Now it’s bringing that effort into individual offices with a new “Green Workplace Program” to promote sustainability on the job.
Developed by the University’s Committee on Sustainability, it is modeled after the United States Green Building Council’s Leadership in Energy and Environmental Design rating system, and uses a credit checklist of 60 actions that workplaces can implement to improve operations and reduce costs. The checklist is organized into eight categories: energy, transportation, purchasing, zero waste, community, health, food and bonus credits. Participating offices self-report their actions, and upon certification, earn a Green Workplace Program award based on the total points earned.
“U.Va. recognizes that everyone must be involved if we are to meet our sustainability goals,” said Rob Andrejewski, outreach and engagement coordinator in the Office for Sustainability. “Not everyone thinks about the environmental footprint of our daily habits.
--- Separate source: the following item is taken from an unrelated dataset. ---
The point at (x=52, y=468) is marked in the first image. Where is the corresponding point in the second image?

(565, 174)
This program will help people to not only become aware of their impact, but also how to change their behavior to those that support the triple bottom line of social, environmental and fiscal sustainability.”
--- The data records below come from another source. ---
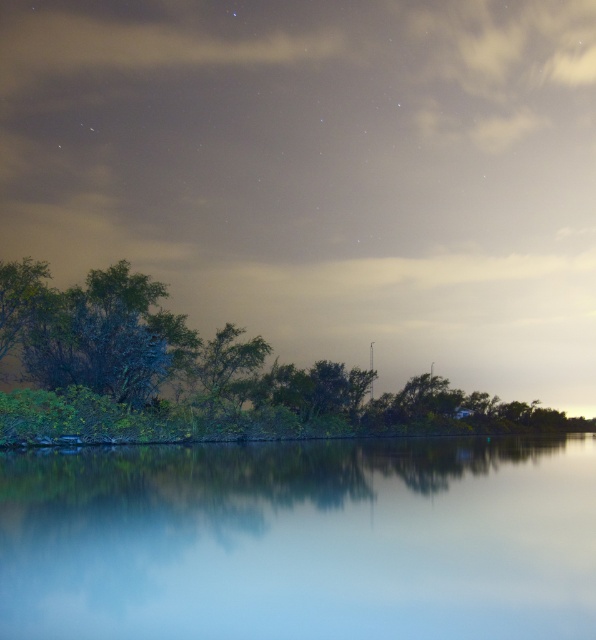
Question: Which point is farther to the camera?

Choices:
 (A) pyautogui.click(x=35, y=406)
 (B) pyautogui.click(x=389, y=563)

Answer: (A)

Question: Can you confirm if transparent glass water at center is positioned to the left of green leafy trees at left?

Choices:
 (A) no
 (B) yes

Answer: (B)

Question: Does transparent glass water at center have a lesser width compared to green leafy trees at left?

Choices:
 (A) yes
 (B) no

Answer: (A)

Question: Is transparent glass water at center positioned in front of green leafy trees at left?

Choices:
 (A) no
 (B) yes

Answer: (B)

Question: Among these objects, which one is farthest from the camera?

Choices:
 (A) transparent glass water at center
 (B) green leafy trees at left

Answer: (B)

Question: Which of the following is the farthest from the observer?

Choices:
 (A) (17, 552)
 (B) (73, 353)

Answer: (B)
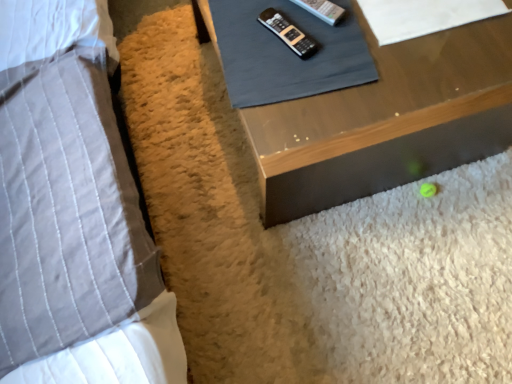
Question: In the image, is gray fabric remote control at upper center, which is the first sheet from left to right, positioned in front of or behind black plastic remote at upper center?

Choices:
 (A) behind
 (B) front

Answer: (B)

Question: From the image's perspective, is gray fabric remote control at upper center, which is the first sheet from left to right, located above or below black plastic remote at upper center?

Choices:
 (A) above
 (B) below

Answer: (A)

Question: Estimate the real-world distances between objects in this image. Which object is farther from the white paper at upper right, which is counted as the second sheet, starting from the left?

Choices:
 (A) black plastic remote at upper center
 (B) wooden table at lower right
 (C) gray fabric remote control at upper center, marked as the second sheet in a right-to-left arrangement
 (D) gray quilted pillow at left

Answer: (D)

Question: Estimate the real-world distances between objects in this image. Which object is closer to the gray quilted pillow at left?

Choices:
 (A) black plastic remote at upper center
 (B) wooden table at lower right
 (C) white paper at upper right, which is counted as the second sheet, starting from the left
 (D) gray fabric remote control at upper center, which is the first sheet from left to right

Answer: (D)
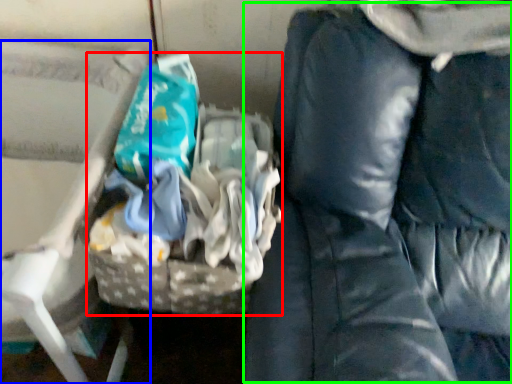
Question: Which object is positioned closest to waste (highlighted by a red box)? Select from furniture (highlighted by a blue box) and bean bag chair (highlighted by a green box).

Choices:
 (A) furniture
 (B) bean bag chair

Answer: (B)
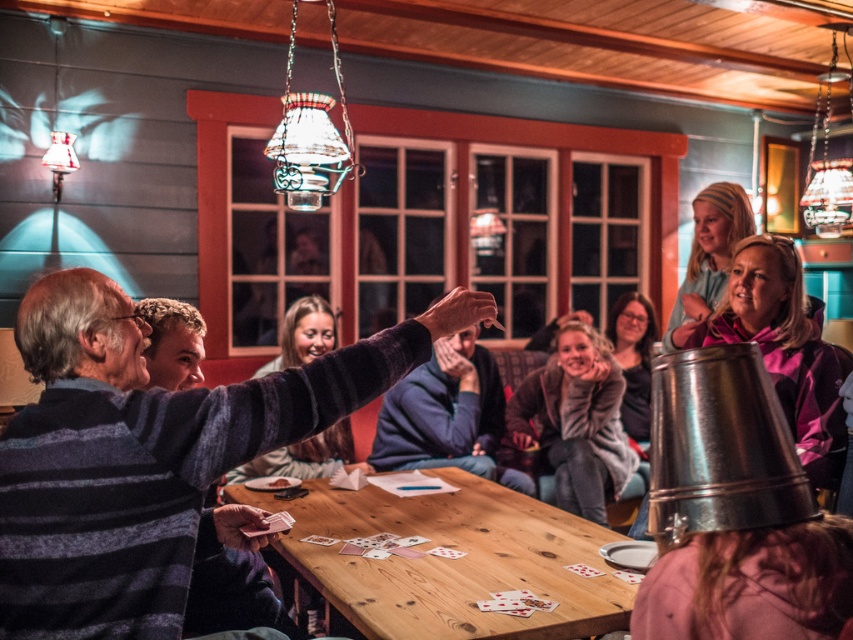
In the scene shown: Does striped sweater at center have a greater height compared to gray fuzzy coat at center?

No, striped sweater at center is not taller than gray fuzzy coat at center.

Who is more distant from viewer, (219, 394) or (604, 481)?

Point (604, 481)

Locate an element on the screen. striped sweater at center is located at coordinates (151, 460).

Is wooden table at center to the right of gray fuzzy coat at center from the viewer's perspective?

In fact, wooden table at center is to the left of gray fuzzy coat at center.

Is point (515, 564) in front of point (596, 419)?

Yes, it is.

Is point (535, 579) farther from viewer compared to point (605, 486)?

No, it is not.

Find the location of `wooden table at center`. wooden table at center is located at coordinates (451, 561).

Is wooden table at center smaller than purple fabric scarf at upper right?

No.

The height and width of the screenshot is (640, 853). What do you see at coordinates (451, 561) in the screenshot? I see `wooden table at center` at bounding box center [451, 561].

Find the location of a particular element. Image resolution: width=853 pixels, height=640 pixels. wooden table at center is located at coordinates (451, 561).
The Green Workplace Program focuses on conservation measures in areas such as electricity and waste reduction that reduce costs, and participants learn about sustainable practices on Grounds that they can take home.
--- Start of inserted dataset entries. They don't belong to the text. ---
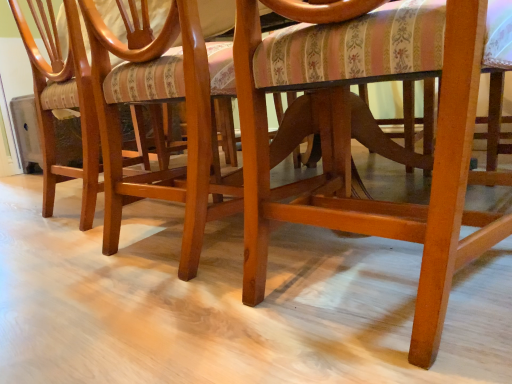
Measure the distance between point (x=88, y=113) and camera.

A distance of 3.87 feet exists between point (x=88, y=113) and camera.

What is the approximate height of glossy wood chair at lower left, the 2th chair viewed from the right?

glossy wood chair at lower left, the 2th chair viewed from the right, is 30.68 inches in height.

The height and width of the screenshot is (384, 512). What do you see at coordinates (63, 102) in the screenshot? I see `glossy wood chair at lower left, placed as the first chair when sorted from left to right` at bounding box center [63, 102].

Where is `glossy wood chair at lower left, the 2th chair viewed from the right`? This screenshot has width=512, height=384. glossy wood chair at lower left, the 2th chair viewed from the right is located at coordinates (63, 102).

The height and width of the screenshot is (384, 512). Identify the location of matte wood chair at center, acting as the 1th chair starting from the right. (161, 101).

The width and height of the screenshot is (512, 384). What do you see at coordinates (161, 101) in the screenshot? I see `matte wood chair at center, acting as the 1th chair starting from the right` at bounding box center [161, 101].

Locate an element on the screen. glossy wood chair at lower left, the 2th chair viewed from the right is located at coordinates (63, 102).

Does glossy wood chair at lower left, the 2th chair viewed from the right, appear on the left side of matte wood chair at center, acting as the 1th chair starting from the right?

Yes.

Which object is further away from the camera, glossy wood chair at lower left, the 2th chair viewed from the right, or matte wood chair at center, acting as the 1th chair starting from the right?

glossy wood chair at lower left, the 2th chair viewed from the right, is behind.

Considering the positions of points (65, 94) and (137, 15), is point (65, 94) closer to camera compared to point (137, 15)?

No, (65, 94) is behind (137, 15).

From the image's perspective, would you say glossy wood chair at lower left, the 2th chair viewed from the right, is positioned over matte wood chair at center, acting as the 1th chair starting from the right?

Correct, glossy wood chair at lower left, the 2th chair viewed from the right, appears higher than matte wood chair at center, acting as the 1th chair starting from the right, in the image.

From a real-world perspective, between glossy wood chair at lower left, placed as the first chair when sorted from left to right, and matte wood chair at center, which is the 2th chair from left to right, who is vertically lower?

matte wood chair at center, which is the 2th chair from left to right.

Is glossy wood chair at lower left, the 2th chair viewed from the right, thinner than matte wood chair at center, which is the 2th chair from left to right?

No, glossy wood chair at lower left, the 2th chair viewed from the right, is not thinner than matte wood chair at center, which is the 2th chair from left to right.

Considering the sizes of objects glossy wood chair at lower left, the 2th chair viewed from the right, and matte wood chair at center, which is the 2th chair from left to right, in the image provided, who is taller, glossy wood chair at lower left, the 2th chair viewed from the right, or matte wood chair at center, which is the 2th chair from left to right,?

With more height is glossy wood chair at lower left, the 2th chair viewed from the right.

Who is bigger, glossy wood chair at lower left, the 2th chair viewed from the right, or matte wood chair at center, which is the 2th chair from left to right?

With larger size is glossy wood chair at lower left, the 2th chair viewed from the right.

Is glossy wood chair at lower left, placed as the first chair when sorted from left to right, outside of matte wood chair at center, acting as the 1th chair starting from the right?

Absolutely, glossy wood chair at lower left, placed as the first chair when sorted from left to right, is external to matte wood chair at center, acting as the 1th chair starting from the right.

Are glossy wood chair at lower left, placed as the first chair when sorted from left to right, and matte wood chair at center, acting as the 1th chair starting from the right, beside each other?

There is a gap between glossy wood chair at lower left, placed as the first chair when sorted from left to right, and matte wood chair at center, acting as the 1th chair starting from the right.

Is glossy wood chair at lower left, the 2th chair viewed from the right, positioned with its back to matte wood chair at center, which is the 2th chair from left to right?

That's not correct — glossy wood chair at lower left, the 2th chair viewed from the right, is not looking away from matte wood chair at center, which is the 2th chair from left to right.

Consider the image. Could you measure the distance between glossy wood chair at lower left, the 2th chair viewed from the right, and matte wood chair at center, acting as the 1th chair starting from the right?

glossy wood chair at lower left, the 2th chair viewed from the right, is 11.16 inches from matte wood chair at center, acting as the 1th chair starting from the right.

The width and height of the screenshot is (512, 384). Find the location of `chair that appears above the matte wood chair at center, acting as the 1th chair starting from the right (from the image's perspective)`. chair that appears above the matte wood chair at center, acting as the 1th chair starting from the right (from the image's perspective) is located at coordinates (63, 102).

Considering the relative positions of matte wood chair at center, which is the 2th chair from left to right, and glossy wood chair at lower left, placed as the first chair when sorted from left to right, in the image provided, is matte wood chair at center, which is the 2th chair from left to right, to the right of glossy wood chair at lower left, placed as the first chair when sorted from left to right, from the viewer's perspective?

Yes, matte wood chair at center, which is the 2th chair from left to right, is to the right of glossy wood chair at lower left, placed as the first chair when sorted from left to right.

Looking at this image, which object is further away from the camera taking this photo, matte wood chair at center, acting as the 1th chair starting from the right, or glossy wood chair at lower left, placed as the first chair when sorted from left to right?

glossy wood chair at lower left, placed as the first chair when sorted from left to right, is further away from the camera.

Is point (111, 39) in front of point (88, 110)?

Yes, it is in front of point (88, 110).

From the image's perspective, is matte wood chair at center, acting as the 1th chair starting from the right, located beneath glossy wood chair at lower left, the 2th chair viewed from the right?

Indeed, from the image's perspective, matte wood chair at center, acting as the 1th chair starting from the right, is shown beneath glossy wood chair at lower left, the 2th chair viewed from the right.

In the scene shown: From a real-world perspective, who is located lower, matte wood chair at center, acting as the 1th chair starting from the right, or glossy wood chair at lower left, the 2th chair viewed from the right?

matte wood chair at center, acting as the 1th chair starting from the right, from a real-world perspective.

Does matte wood chair at center, acting as the 1th chair starting from the right, have a greater width compared to glossy wood chair at lower left, placed as the first chair when sorted from left to right?

Incorrect, the width of matte wood chair at center, acting as the 1th chair starting from the right, does not surpass that of glossy wood chair at lower left, placed as the first chair when sorted from left to right.

Who is taller, matte wood chair at center, acting as the 1th chair starting from the right, or glossy wood chair at lower left, placed as the first chair when sorted from left to right?

With more height is glossy wood chair at lower left, placed as the first chair when sorted from left to right.

Between matte wood chair at center, acting as the 1th chair starting from the right, and glossy wood chair at lower left, placed as the first chair when sorted from left to right, which one has smaller size?

Smaller between the two is matte wood chair at center, acting as the 1th chair starting from the right.

Is matte wood chair at center, which is the 2th chair from left to right, completely or partially outside of glossy wood chair at lower left, placed as the first chair when sorted from left to right?

Yes.

Is matte wood chair at center, acting as the 1th chair starting from the right, directly adjacent to glossy wood chair at lower left, placed as the first chair when sorted from left to right?

No, matte wood chair at center, acting as the 1th chair starting from the right, is not making contact with glossy wood chair at lower left, placed as the first chair when sorted from left to right.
Some examples: Employees can save money and energy by turning off lights when not in use, printing on both sides of a sheet of paper and turning off computers when not in use.
“You can save yourself money by bicycling to work and getting an occasional parking permit,” said Nina Morris, the sustainability program manager for outreach and engagement. “And instead of traveling for meetings and being there in person, you can have virtual meetings and save energy and reduce your carbon footprint.”
Workplaces in the Darden School of Business, the College of Arts & Sciences and Facilities Management are early adopters in the official launch this semester. The program was piloted in 2014 by workplaces in Human Resources and the Office of the Architect.
“The University of Virginia has been working on greening Grounds and tackling what might be called ‘big-S sustainability’ issues like carbon emissions, nitrogen loss and waste diversion for many years,” Andrejewski said. “These are big, high-profile initiatives that are important.
“The Green Workplace Program represents a shift to ‘small-s sustainability.’ It allows U.Va. employees to steward the environment through smaller, but no less important, concrete actions that can add up to significant change. Our people are our most important asset. You cannot overestimate the importance of including them in our sustainability solutions.”